“Keyword research is hard” is something I heard recently.
It’s also something I said myself for the first time about four years ago, and have had it repeated back to me a lot of times since during the first steps of both SEO and Paid Search campaigns.
It appears hard for the marketer first learning about the detail of a business, and hard for the small business owner who might not quite understand what keyword research is initially.
Many small businesses want the rewards of a well-applied SEO strategy but are limited by one or more of these universal business barriers:
Often those limitations open a chasm between what’s achievable in the short term and what the longer-term objective is.
A Short History
Years of Yellow Pages-type advertising have meant many sole traders and small companies have only ever had to write 200 words of copy (list of services, call-to-action, contact details). Now that they’re told that having “good content” on a website is necessary for ranking in search results, some are sent into panic or almost-instant writer’s block.
There are hundreds of thousands of businesses in the UK that face this problem and end up with a “small web presence”, a website with a single-digit number of pages that doesn’t inform their customers about their business any more than their company name alone does.
A Quick Solution
Discovering keywords that are suitable for use on the pages of your website really can help with the lack of time and creativity the small business owner has to put into their website content. Not everyone was born a writer, but having web content isn’t about practicing your literary skills — it’s about telling people how you can help them, which business owners do every day. Finding new “keywords” to use can prompt fuller disclosure of services, more detailed description of products and portray a more engaging side to a business.
Hold on a minute, what are “keywords”?
There are various uses of keywords depending on which part of the conversion funnel you are targeting. For example, many of the more-affordable SEO strategies focus on short-tail, conversion-likely keywords — the kind used by people searching for “Product X” in “Location One”. This is the kind of search that happens when a prospective customer desires to use that service or product. These keywords are relatively easy to discover using tools like the AdWords Keyword Tool or Google Suggest.
However these keywords are likely to make only a small percentage of searches that people will eventually visit a website via.
Other, longer terms and phrases, variations, synonyms, abbreviations and bastardisations of target phrases at both ends of the conversion funnel are going to lead people to your website, and may “perform” better than the more obvious keywords.
Bridging The Gap
Keyword Research exists to solve two problems:
- Which words should we include on our website?
- Where should we include them?
Let’s answer those questions.
1. Which words should we include on our website?
Answer: Any words that relate to your business.
Really — that’s the truth. If a word does genuinely relate to your business, find a useful, relevant place to include it within your website content, page titles and linking text.
“Any words that relate to your business” isn’t useful enough, however.
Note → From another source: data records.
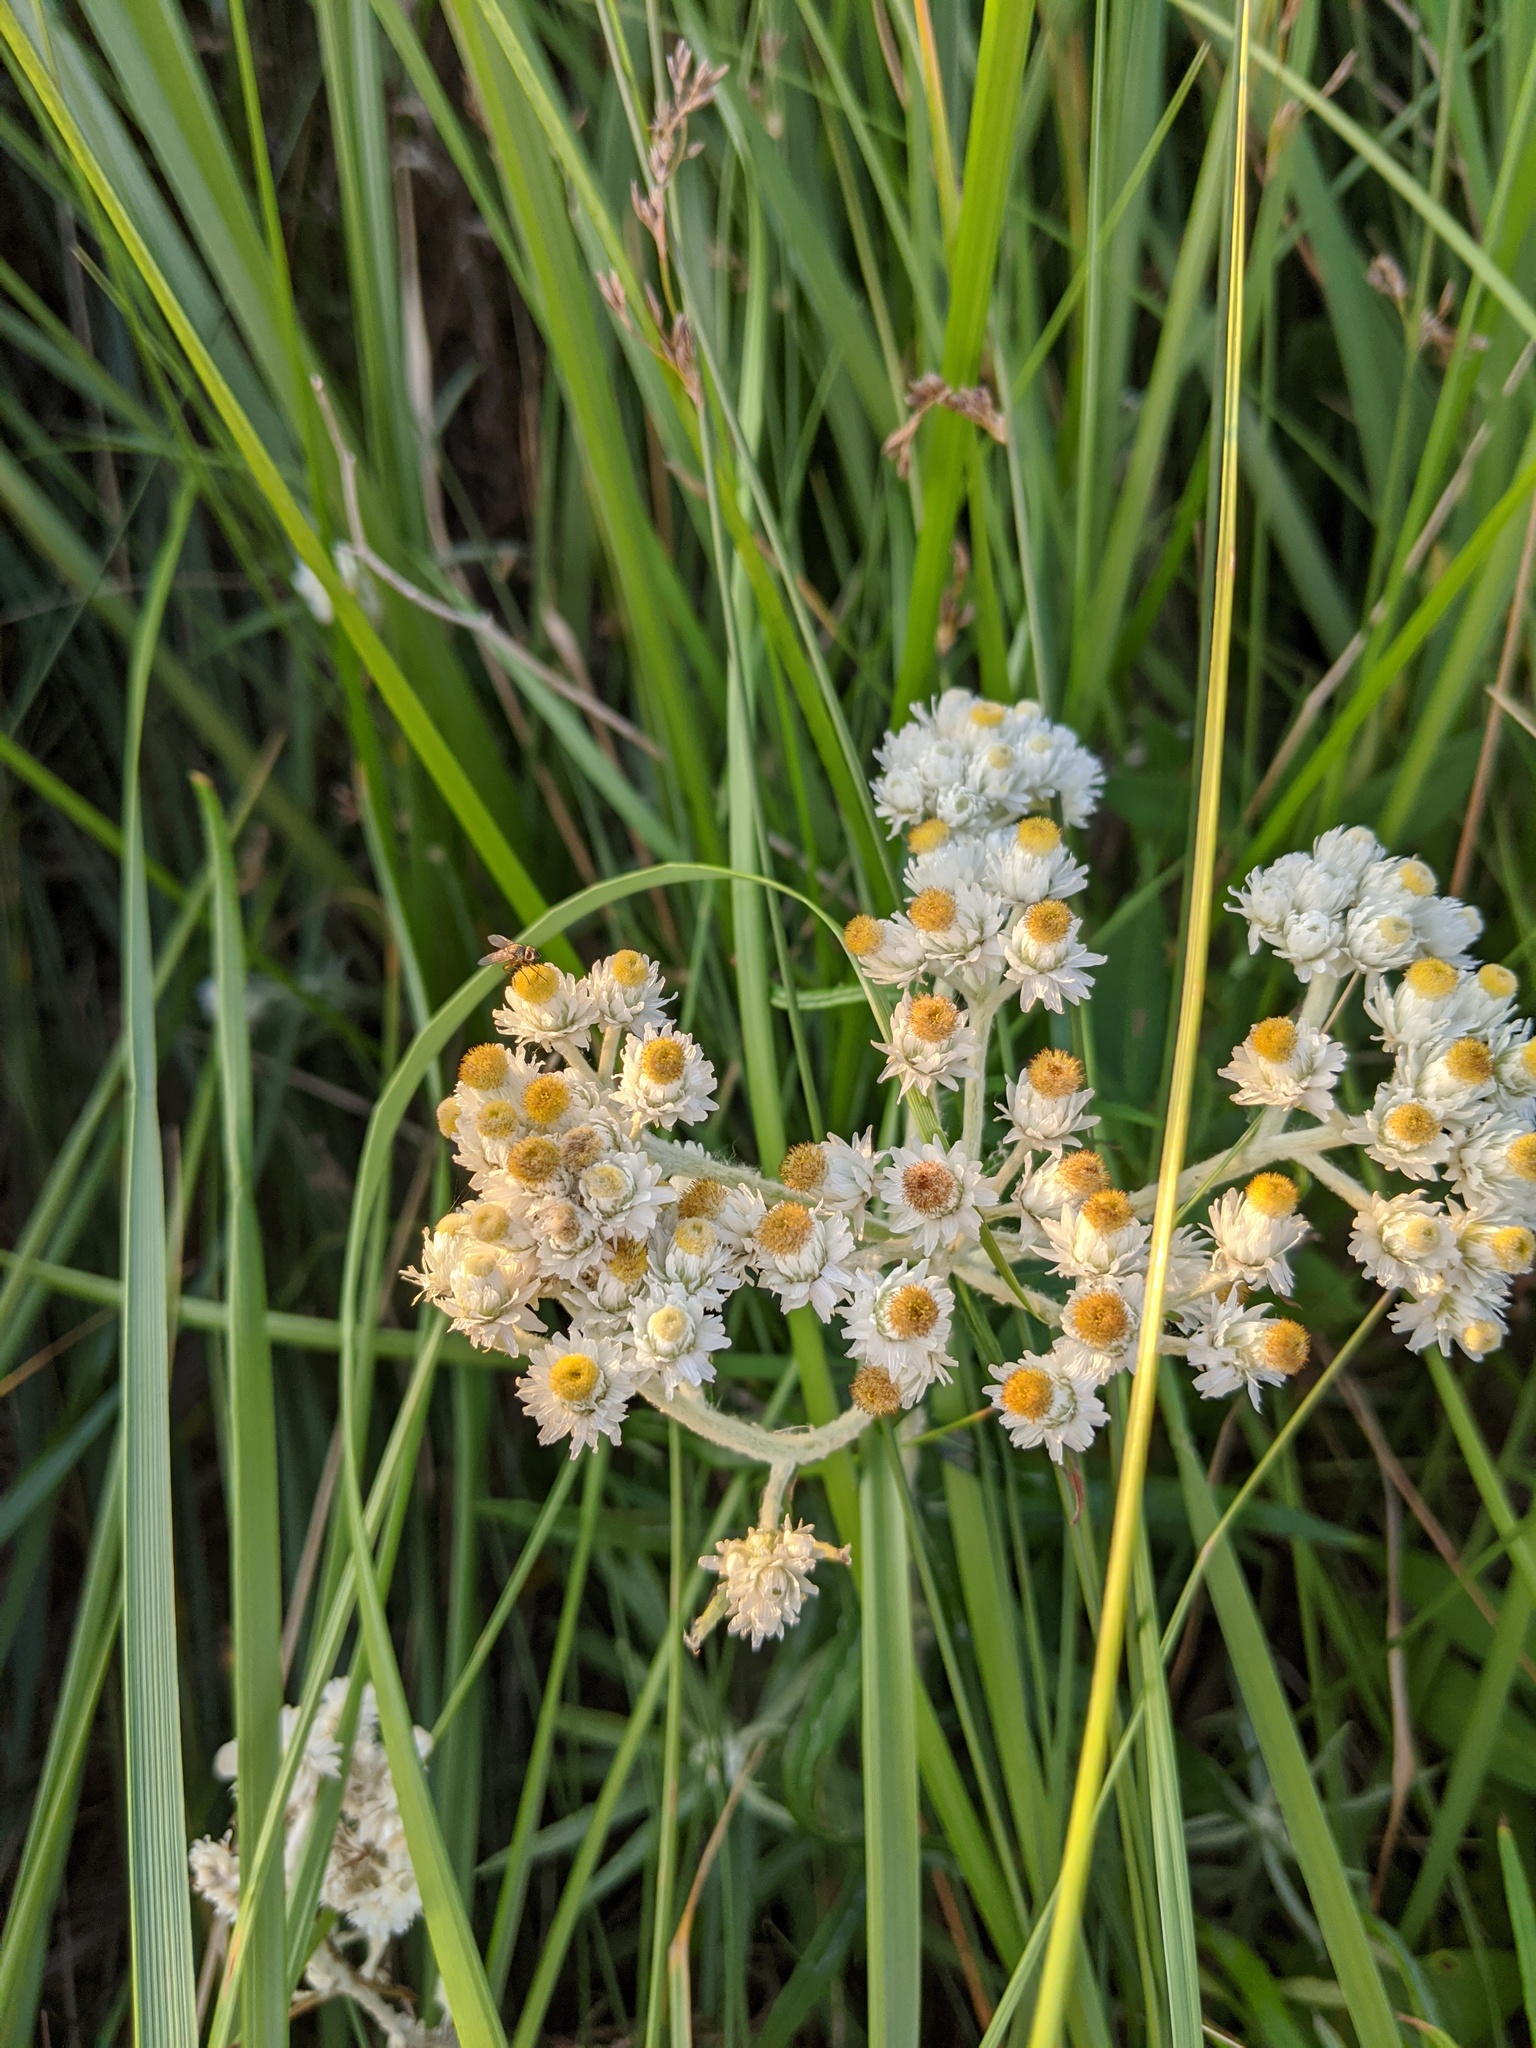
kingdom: Plantae
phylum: Tracheophyta
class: Magnoliopsida
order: Asterales
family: Asteraceae
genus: Anaphalis
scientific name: Anaphalis margaritacea
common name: Pearly everlasting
If you’re writing the text, it’s imperative that you are able to actually come up with those words and use them appropriately.
Well developed answers to interview-style questions can go a long way to fulfilling the criteria.
If Jeremy Paxman interviewed you about
- What you did
- How you did it
- Where you do it
- When you do it
- What is it really?
- What is it similar to?
- Who gets the most benefit from it?
- Who could benefit from it but doesn’t?
— there’d definitely be sufficient content for your small business website.
- If you recorded every conversation you’ve ever had with a customer or colleague and had it transcribed, it would probably cater for a lot of the Customer Service, Product detail or FAQ page content
- If you took the bullet points of your business plan and fleshed it out into web pages it would contain enough information about the customers you’re targeting that your website would appropriately target them
2. Where should we include these words?
Answer: In the most appropriate places
In order to place keywords appropriately, first categorise them and then designate either individual pages or “types” of pages suitable for their use.
Here are a few examples of types of Pages:
—FAQs/Frequently Asked Questions.
Some websites do this very well, many do it very badly (“No job too small” is neither a question nor an answer).
— Review/Testimonial pages.
These are an excellent way of “out-sourcing” your content writing to your own customers!
— Product/Service Page
This is where a lot of the descriptive detail about products should be published, in addition to much of the “sales” language you would use when pitching your services to a prospective customer.
— Case Studies
Case Studies pages are really useful places to feature detailed information about projects you have worked on other business you have worked with and locations where work took place. You can cover many of the synonymous terms for your products and services within case studies.
The Blog Panacea Myth
There’s a school of thought that promotes the idea that a blog alone can overcome all ranking challenges by earning lots of links and housing a range of long-tail keywords. This can be true, but a blog is not always the best fit for a business pressed for Time, Money and Creativity. There are other types of pages that may suit your company better.
Hopefully that’s some food for thought when you have to research keywords for website content.